Now that the hunger had left his living corpse of a body in peace, Verune realized the energies within him were stronger than they had been before. He felt like a locomotive, its engine filled with fresh water and coal.

Fuel for the fire.

Hesitantly at first, but then with resolve, Verune crept across the grass, back to the corpse of the swan. He shuddered as he grabbed the bird, holding it by its rotting skin. Then, lifting it to his mouth, he took another bite.

He moaned. “Oh God…”

It was every bit as delicious as before.

Again, his arm itched; again, he heard the whispers in the silence. But this time, they were louder. They weren’t words, but they made him think of words.

Swallowing, he panted and gasped, chest heaving. He looked up just as the Sun came out from behind the clouds.

It’s a sign…

He dropped the dead swan and raised his hands to the sky.

“I understand. I understand!”

It was just as he’d always told Orrin: in every thing, there was a story. Meaning and purpose undergirded every fiber of creation. The Sunbasked denied this, as did atheists and pagans. For too many, Marvel Jenkins’ clever sophistries about the origins of species provided an easy escape; pervert the Elder Voices into mere literalism, so as to countervail the whole of scripture. How many lost souls had been fooled into thinking the Godhead’s artistry had been dethroned?
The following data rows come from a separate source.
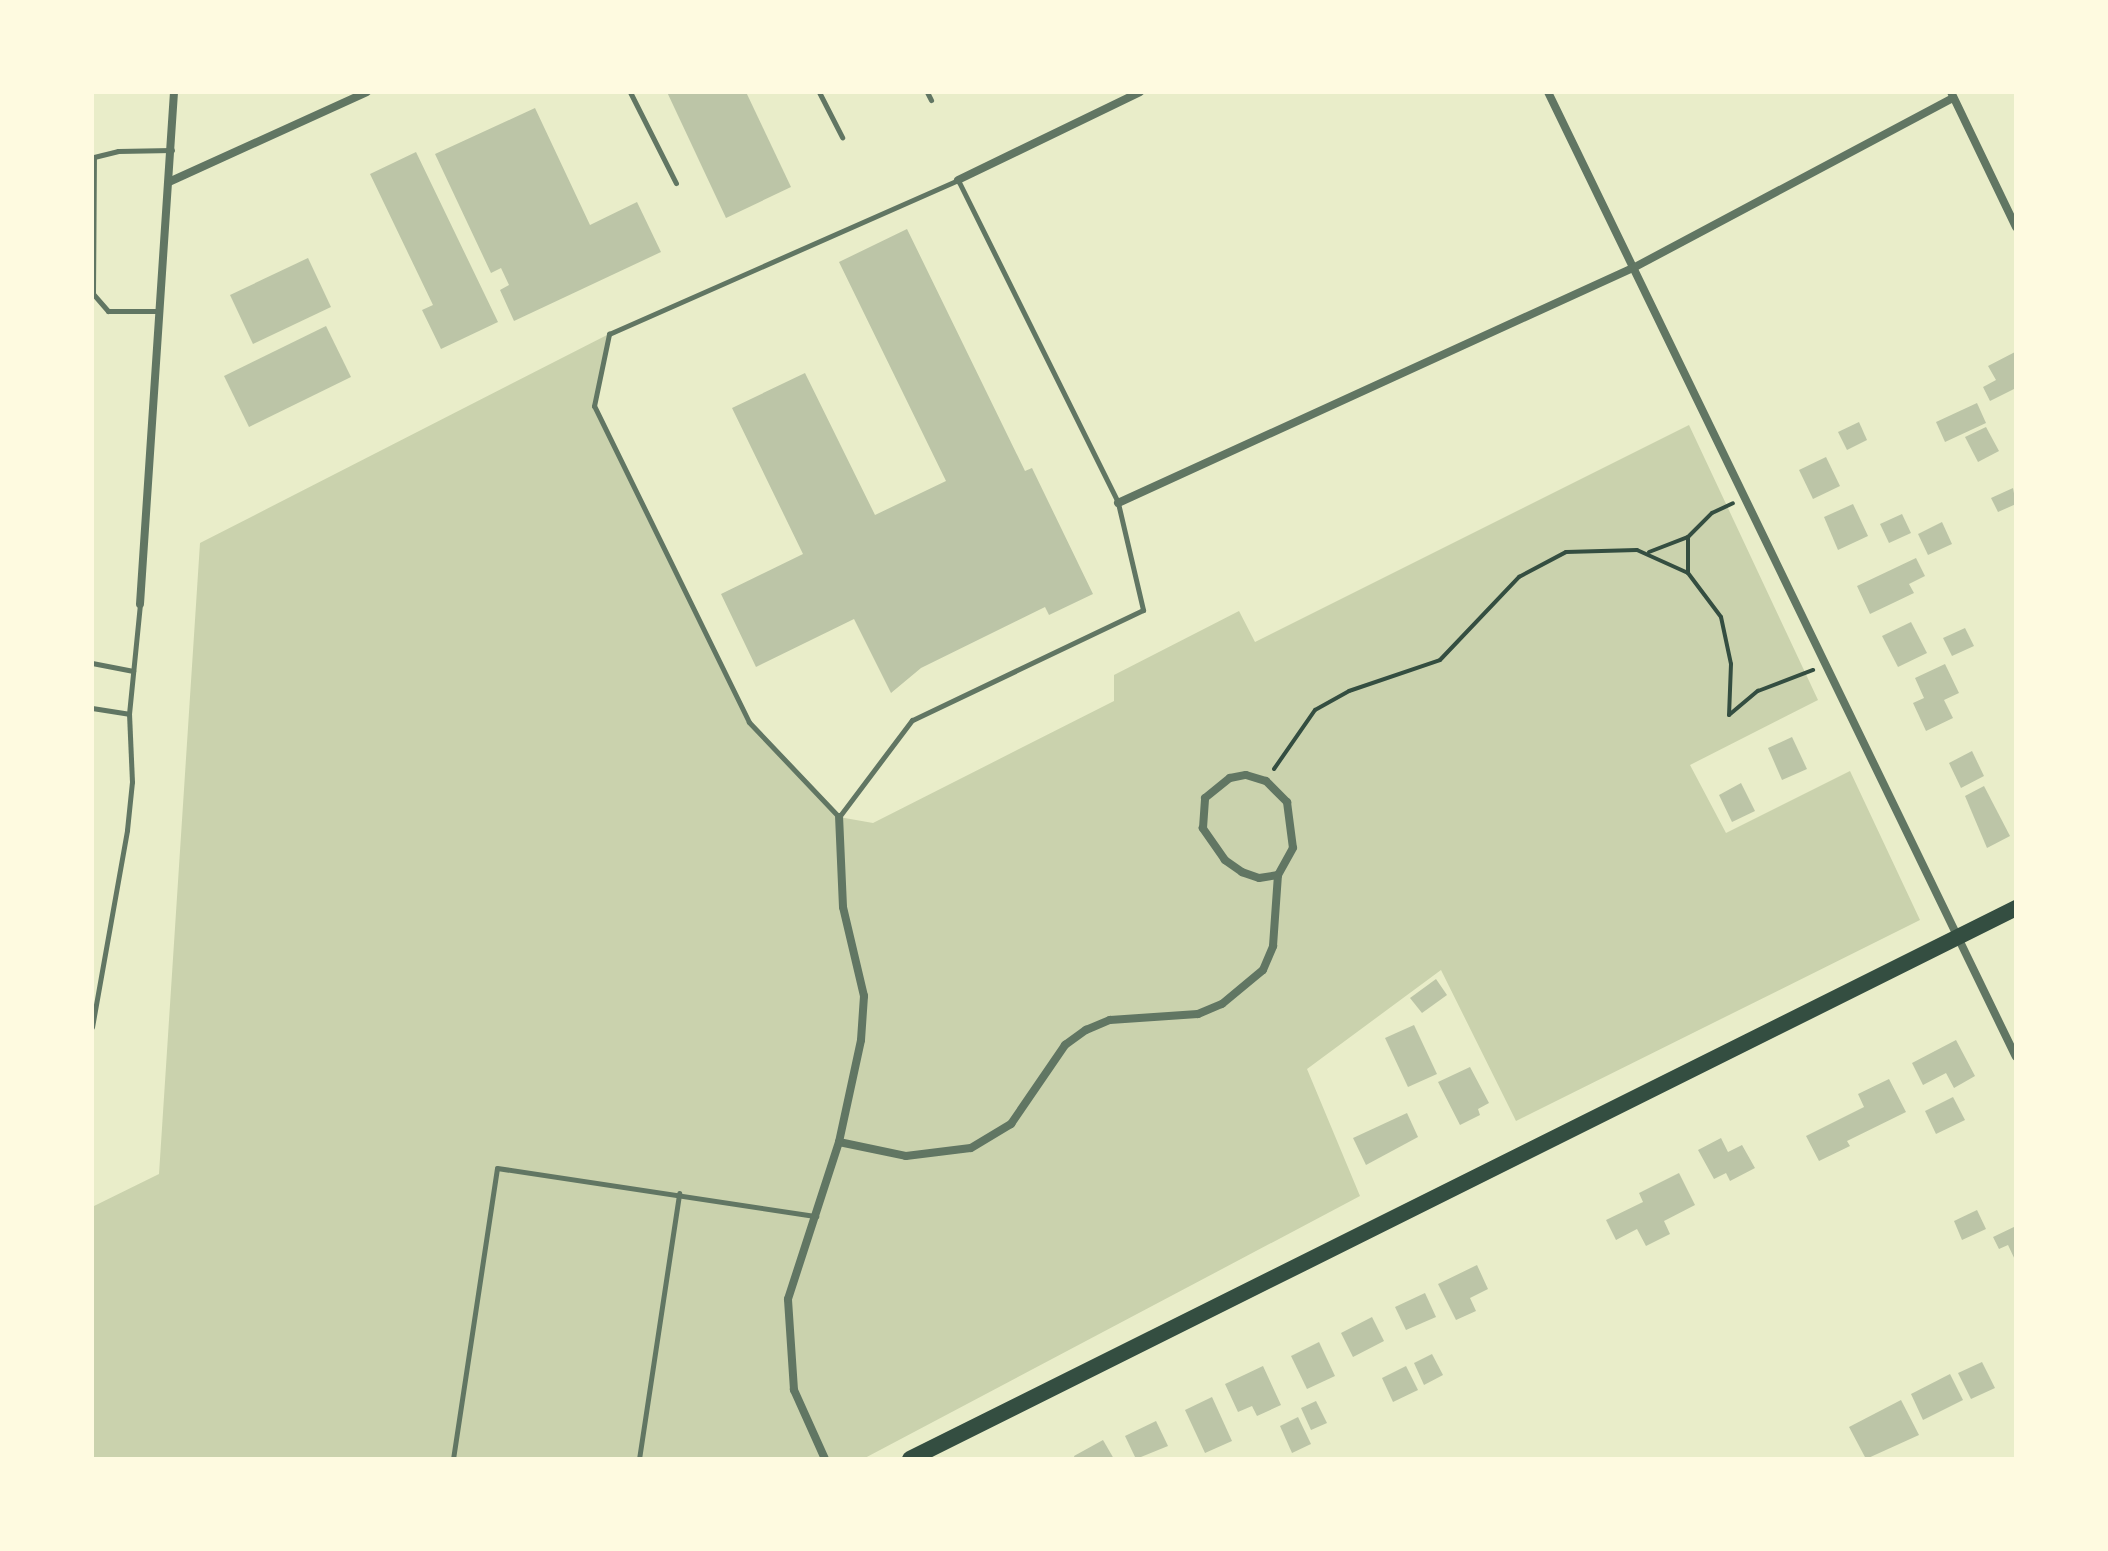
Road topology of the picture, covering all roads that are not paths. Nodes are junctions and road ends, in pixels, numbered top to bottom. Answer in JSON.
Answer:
{"nodes":[{"id":1,"x":174,"y":92,"type":"edge"},
{"id":2,"x":367,"y":92,"type":"edge"},
{"id":3,"x":630,"y":92,"type":"edge"},
{"id":4,"x":819,"y":92,"type":"edge"},
{"id":5,"x":927,"y":92,"type":"edge"},
{"id":6,"x":1140,"y":92,"type":"edge"},
{"id":7,"x":1548,"y":92,"type":"edge"},
{"id":8,"x":1952,"y":95,"type":"edge"},
{"id":9,"x":931,"y":100,"type":"dead end"},
{"id":10,"x":842,"y":137,"type":"dead end"},
{"id":11,"x":172,"y":150,"type":"junction"},
{"id":12,"x":93,"y":156,"type":"edge"},
{"id":13,"x":958,"y":180,"type":"junction"},
{"id":14,"x":171,"y":181,"type":"junction"},
{"id":15,"x":676,"y":183,"type":"dead end"},
{"id":16,"x":2016,"y":227,"type":"edge"},
{"id":17,"x":1635,"y":267,"type":"junction"},
{"id":18,"x":161,"y":311,"type":"junction"},
{"id":19,"x":1118,"y":503,"type":"junction"},
{"id":20,"x":140,"y":604,"type":"joint"},
{"id":21,"x":92,"y":663,"type":"edge"},
{"id":22,"x":133,"y":671,"type":"junction"},
{"id":23,"x":92,"y":708,"type":"edge"},
{"id":24,"x":129,"y":714,"type":"junction"},
{"id":25,"x":839,"y":817,"type":"junction"},
{"id":26,"x":1278,"y":875,"type":"junction"},
{"id":27,"x":2016,"y":908,"type":"edge"},
{"id":28,"x":1957,"y":936,"type":"junction"},
{"id":29,"x":92,"y":1027,"type":"edge"},
{"id":30,"x":2016,"y":1057,"type":"edge"},
{"id":31,"x":839,"y":1142,"type":"junction"},
{"id":32,"x":679,"y":1193,"type":"junction"},
{"id":33,"x":816,"y":1216,"type":"junction"},
{"id":34,"x":453,"y":1459,"type":"edge"},
{"id":35,"x":639,"y":1459,"type":"edge"},
{"id":36,"x":825,"y":1459,"type":"edge"},
{"id":37,"x":910,"y":1459,"type":"edge"}],
"edges":[{"from":1,"to":11,"type":"street"},
{"from":2,"to":14,"type":"street"},
{"from":3,"to":15,"type":"lane"},
{"from":4,"to":10,"type":"lane"},
{"from":5,"to":9,"type":"lane"},
{"from":6,"to":13,"type":"street"},
{"from":7,"to":17,"type":"street"},
{"from":8,"to":16,"type":"street"},
{"from":8,"to":17,"type":"street"},
{"from":11,"to":12,"type":"lane"},
{"from":11,"to":14,"type":"street"},
{"from":12,"to":18,"type":"lane"},
{"from":13,"to":19,"type":"lane"},
{"from":13,"to":25,"type":"lane"},
{"from":14,"to":18,"type":"street"},
{"from":17,"to":19,"type":"street"},
{"from":17,"to":28,"type":"street"},
{"from":18,"to":20,"type":"street"},
{"from":19,"to":25,"type":"lane"},
{"from":20,"to":22,"type":"lane"},
{"from":21,"to":22,"type":"lane"},
{"from":22,"to":24,"type":"lane"},
{"from":23,"to":24,"type":"lane"},
{"from":24,"to":29,"type":"lane"},
{"from":25,"to":31,"type":"street"},
{"from":26,"to":26,"type":"street"},
{"from":26,"to":31,"type":"street"},
{"from":27,"to":28,"type":"main road"},
{"from":28,"to":30,"type":"street"},
{"from":28,"to":37,"type":"main road"},
{"from":31,"to":33,"type":"street"},
{"from":32,"to":33,"type":"lane"},
{"from":32,"to":34,"type":"lane"},
{"from":32,"to":35,"type":"lane"},
{"from":33,"to":36,"type":"street"}]}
Verune couldn’t imagine the ugliness of a purposeless world.

But he didn’t need to.

The whispering grew ever-so-slightly louder.

Because he knew better.

Only a fool would deny nature her allegories. And, were it not for the Angel’s grave, Verune would have been almost as foolish. Through the hunger and the swan, the Angel had shown him the path he was to take. It was right there, as clear as the dark stains.

He was wasting time. He had to take the fight to the corruption. Evil existed so that it might be sussed out and destroyed.

“The Angel has blessed me with divine power,” Verune muttered. Slowly, the Lassedite rose to his feet. “I am like the Beast Itself.” He stared at his black-streaked hand. “Evil will meet its end in my jaws.”

Eat the evil; destroy the evil; send it back to Hell.

Verune intoned those words like a prayer.

“Eat the evil. Destroy the evil. Send it back to Hell.”

Flying machines roared like giant gnats as sirens echoed in the distance.

I know what I have to do.

“Eat the evil. Destroy the evil. Send it back to Hell.”